If this conflict is such a big deal, you would think human society would be polygynous, men taking multiple wives. Would such a society be less rape-prone? But what led many human societies across the world towards monogamy? It is practised in modern industrialised societies, sedentary farming communities, and amongst nomadic hunter-gatherers. The very fact most of us opt for a single spouse at a time indicates there’s something else going on here.
According to cultural anthropologist Joseph Henrich, when a few men take many wives, other men are deprived of mates. Similar to ducks. The intense competition between men for the remaining women undermines society, resulting in more murder, rape, violence, kidnapping and poverty.
Counter-intuitively, our societies opted for monogamy, with some clandestine affairs on the side, to minimise rape as well as other crimes. That’s a rare phenomenon — only about five per cent of mammals are monogamous. And still, we are grappling with rape.
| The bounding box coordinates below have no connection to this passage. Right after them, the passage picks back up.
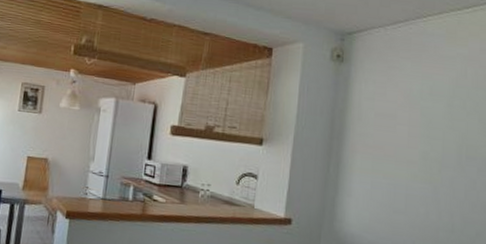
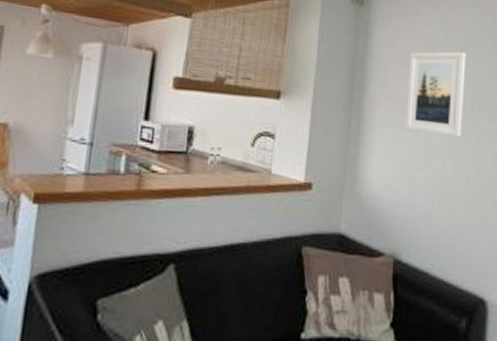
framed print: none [384,104,454,187] -> present [404,51,466,138]

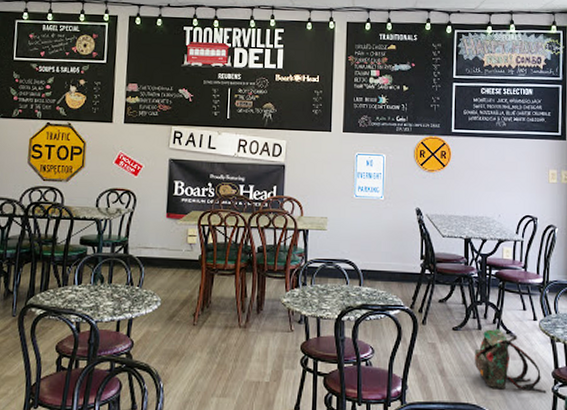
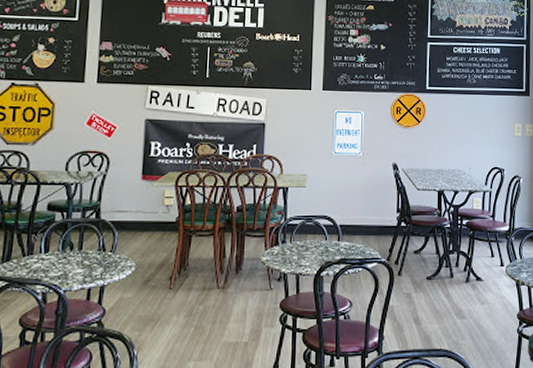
backpack: present [475,329,547,392] -> none [447,276,512,334]

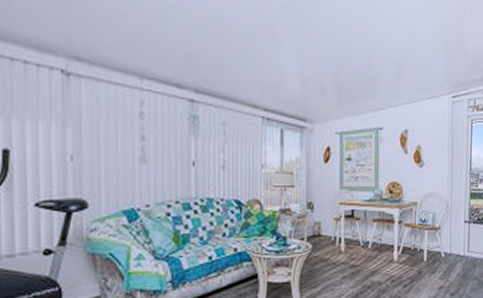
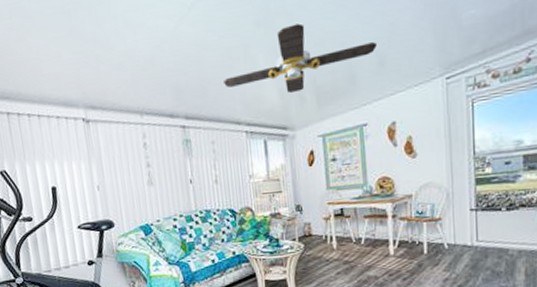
ceiling fan: none [244,16,396,84] -> present [224,23,377,93]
Until the 1970s, biologists argued that men raped when they could get away with it, and their coercive tendencies were passed on to the next generation. Was rape a hereditary behaviour then?
In 1975, feminist Susan Brownmiller came up with a radically different perspective. She said rape is used by “all men [to] keep all women in a state of fear” [emphasis in original].
Taking their cue from there, psychologists and feminists have argued that rape was a display of male power and dominance over women. According to them, rape was a learnt behaviour.
In their 2001 book, A Natural History Of Rape , biologist Randy Thornhill and cultural anthropologist Craig Palmer suggested men rape when they don’t have status or resources to attract mates.
That sounds like the mistaken belief that small-built male orangutans rape because females don’t desire them.